Exercise details:
Continue the peer review of the paper on aortic aneurysm genetics from where it stops.

Page excerpt:
....
The Expanding Genetic Architecture of Arteriopathies: From Canonical TAAD Genes to Emerging Connective Tissue and Signaling Pathways

Round 1

Reviewer 1 Report

Comments and Suggestions for Authors

Thoracic aortic aneurysm and dissection may include today more than 75 genes implicated in pathogenesis, categorizing them according to major mechanistic roles . This paper is extremely interesting focusing on the hope that  the integration of novel molecular insights into routine clinical care may  enhance diagnostic accuracy, improve familial risk assessment, and ultimately inform gene-specific management strategies. I have only minor comment in order to improve the manuscript . Today special emphasis is placed on emerging genes with variable or overlapping clinical phenotypes: in this scenario authors should also describe potential genetic differential diagnosis. In particular, some authors reported a novel observation with 9.0% prevalance of dilated aorta in HCM patients. Further studies are needed to help define the genetic and pathophysiologic basis as well as the clinical implications of this association. Therefore, authors should better discuss about this important point,  also considering the potential impact of regular exercise practice in asymptomatic healthy population   (DOI: 10.1093/ehjci/jew292; and DOI: 10.1016/j.echo.2020.11.003; DOI: 10.1016/j.ijcard.2021.10.013) Please cite 3 suggested references and amplify discussion

Author Response

Please see the attachment.
....
Data for review:
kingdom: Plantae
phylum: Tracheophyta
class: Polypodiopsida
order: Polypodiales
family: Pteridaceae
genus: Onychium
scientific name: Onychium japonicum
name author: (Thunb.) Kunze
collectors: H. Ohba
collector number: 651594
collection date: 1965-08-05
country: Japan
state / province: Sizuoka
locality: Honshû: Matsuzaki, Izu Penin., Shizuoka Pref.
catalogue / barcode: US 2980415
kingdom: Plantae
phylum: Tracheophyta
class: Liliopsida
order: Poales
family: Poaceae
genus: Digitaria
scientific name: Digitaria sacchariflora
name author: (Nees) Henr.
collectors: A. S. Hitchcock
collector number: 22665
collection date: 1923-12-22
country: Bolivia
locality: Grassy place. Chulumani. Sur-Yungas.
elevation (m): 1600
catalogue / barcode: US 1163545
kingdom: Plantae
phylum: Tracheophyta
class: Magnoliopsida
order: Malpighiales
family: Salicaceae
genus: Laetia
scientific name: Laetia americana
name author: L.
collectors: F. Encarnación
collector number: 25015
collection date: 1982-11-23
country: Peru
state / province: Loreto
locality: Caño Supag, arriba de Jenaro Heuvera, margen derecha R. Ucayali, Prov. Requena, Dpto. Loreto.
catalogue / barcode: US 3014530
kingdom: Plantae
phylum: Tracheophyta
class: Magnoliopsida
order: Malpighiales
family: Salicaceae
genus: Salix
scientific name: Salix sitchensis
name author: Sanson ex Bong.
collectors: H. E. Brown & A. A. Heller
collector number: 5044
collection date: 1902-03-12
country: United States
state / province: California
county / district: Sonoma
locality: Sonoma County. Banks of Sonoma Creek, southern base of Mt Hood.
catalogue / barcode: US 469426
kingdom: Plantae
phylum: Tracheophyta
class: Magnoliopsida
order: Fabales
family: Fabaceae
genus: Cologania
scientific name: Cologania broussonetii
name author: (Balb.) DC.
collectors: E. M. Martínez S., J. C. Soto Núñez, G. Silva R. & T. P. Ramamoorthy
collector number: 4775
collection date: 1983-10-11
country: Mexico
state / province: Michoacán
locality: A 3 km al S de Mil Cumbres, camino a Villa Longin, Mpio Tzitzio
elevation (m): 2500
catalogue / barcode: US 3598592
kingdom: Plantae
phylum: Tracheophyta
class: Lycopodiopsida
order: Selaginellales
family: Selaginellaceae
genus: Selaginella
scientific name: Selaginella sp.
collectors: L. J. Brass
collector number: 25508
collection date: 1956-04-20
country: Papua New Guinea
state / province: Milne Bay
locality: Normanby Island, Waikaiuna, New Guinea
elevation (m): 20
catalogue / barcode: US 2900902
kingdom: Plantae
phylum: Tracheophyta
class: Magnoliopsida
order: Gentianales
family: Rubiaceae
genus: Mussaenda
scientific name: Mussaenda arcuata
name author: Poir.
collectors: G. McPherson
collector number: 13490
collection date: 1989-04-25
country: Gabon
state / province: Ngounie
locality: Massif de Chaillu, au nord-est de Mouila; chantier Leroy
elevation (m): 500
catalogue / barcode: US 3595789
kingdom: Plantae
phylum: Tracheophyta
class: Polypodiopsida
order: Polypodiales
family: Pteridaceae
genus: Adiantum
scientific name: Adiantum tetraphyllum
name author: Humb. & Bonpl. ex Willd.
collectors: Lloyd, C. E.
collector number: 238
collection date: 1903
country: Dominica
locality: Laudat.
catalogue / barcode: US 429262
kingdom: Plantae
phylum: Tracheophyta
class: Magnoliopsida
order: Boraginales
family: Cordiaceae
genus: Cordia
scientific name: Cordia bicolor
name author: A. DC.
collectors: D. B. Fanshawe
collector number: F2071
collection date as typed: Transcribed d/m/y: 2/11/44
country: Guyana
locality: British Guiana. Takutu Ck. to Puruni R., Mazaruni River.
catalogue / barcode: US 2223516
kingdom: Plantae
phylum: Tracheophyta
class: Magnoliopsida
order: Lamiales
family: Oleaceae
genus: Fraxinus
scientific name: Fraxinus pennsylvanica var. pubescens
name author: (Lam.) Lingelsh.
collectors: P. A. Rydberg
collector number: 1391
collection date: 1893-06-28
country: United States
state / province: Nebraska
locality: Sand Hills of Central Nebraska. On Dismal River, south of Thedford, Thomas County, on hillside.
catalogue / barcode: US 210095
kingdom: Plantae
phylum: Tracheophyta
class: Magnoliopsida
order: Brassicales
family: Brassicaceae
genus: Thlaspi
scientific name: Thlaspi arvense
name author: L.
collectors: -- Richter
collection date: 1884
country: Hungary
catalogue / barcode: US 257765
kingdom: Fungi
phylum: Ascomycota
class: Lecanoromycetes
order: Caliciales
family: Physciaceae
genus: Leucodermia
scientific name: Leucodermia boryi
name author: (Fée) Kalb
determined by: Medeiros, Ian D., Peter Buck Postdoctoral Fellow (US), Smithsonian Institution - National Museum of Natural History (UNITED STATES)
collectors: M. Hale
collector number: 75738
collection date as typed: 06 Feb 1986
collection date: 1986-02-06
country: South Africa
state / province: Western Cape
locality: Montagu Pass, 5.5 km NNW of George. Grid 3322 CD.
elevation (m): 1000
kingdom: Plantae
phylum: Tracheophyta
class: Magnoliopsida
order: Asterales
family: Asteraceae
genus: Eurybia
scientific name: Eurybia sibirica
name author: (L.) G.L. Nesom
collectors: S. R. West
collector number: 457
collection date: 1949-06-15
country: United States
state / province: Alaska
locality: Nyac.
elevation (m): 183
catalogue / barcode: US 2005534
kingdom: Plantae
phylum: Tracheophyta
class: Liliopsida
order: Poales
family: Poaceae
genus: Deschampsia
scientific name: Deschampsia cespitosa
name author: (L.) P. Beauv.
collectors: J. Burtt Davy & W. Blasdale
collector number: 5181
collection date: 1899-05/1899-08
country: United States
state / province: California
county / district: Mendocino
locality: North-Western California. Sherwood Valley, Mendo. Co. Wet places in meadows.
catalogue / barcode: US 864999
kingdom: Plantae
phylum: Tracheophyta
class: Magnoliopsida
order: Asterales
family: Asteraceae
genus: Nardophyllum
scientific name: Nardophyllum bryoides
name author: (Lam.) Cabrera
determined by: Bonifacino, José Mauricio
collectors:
....
Output:
Author Response File: Author Response.docx

Reviewer 2 Report

Comments and Suggestions for Authors

The article provides a thorough and well-organised review of the genetic basis of thoracic aortic aneurysms and dissections (TAAD), effectively synthesising the roles of both established genes (e.g., FBN1, TGFB2, TGFB3, ACTA2) and emerging contributors, such as those involved in metabolic pathways, ion transport, and transcriptional regulation (e.g., SLC2A10, ZBTB20, HRNPK). The detailed exploration of molecular pathways, particularly TGF-β signalling and its impact on extracellular matrix (ECM) stability, vascular tone, and smooth muscle cell (SMC) phenotype, is a highlight. The inclusion of a comprehensive gene classification table (Table 1) and the central figure (Figure 1) effectively consolidates the functional and clinical significance of these genetic factors, making the review a valuable resource for researchers and clinicians. The discussion on clinical applications, such as gene-informed surgical timing and surveillance strategies, is insightful and underscores the translational potential of these findings. The acknowledgement of limitations in current genetic testing panels and the need for further validation of novel genes like IPO8 and SPARC enhances the article’s scholarly rigour.

 

**Suggestions for Improvement:**

1. **Clarity in Pathway Integration**: The article could improve by better integrating the discussed pathways (e.g., TGF-β, ECM synthesis, ion transport). A schematic or expanded figure showing how these pathways interact to contribute to aortic pathology would enhance clarity, especially for readers less familiar with molecular mechanisms.

 

2. **Quantification of Genetic Contributions**: Including a table or brief discussion on the relative contribution of each gene or pathway to TAAD risk (e.g., penetrance, variant prevalence) would help prioritise clinically actionable genes.

 

3. **Therapeutic Horizons**: The brief mention of potential therapies (e.g., methylation modulators, ion channel stabilisers) is promising but underdeveloped. Expanding this section with specific examples from ongoing research or clinical trials would strengthen the article’s relevance to precision medicine.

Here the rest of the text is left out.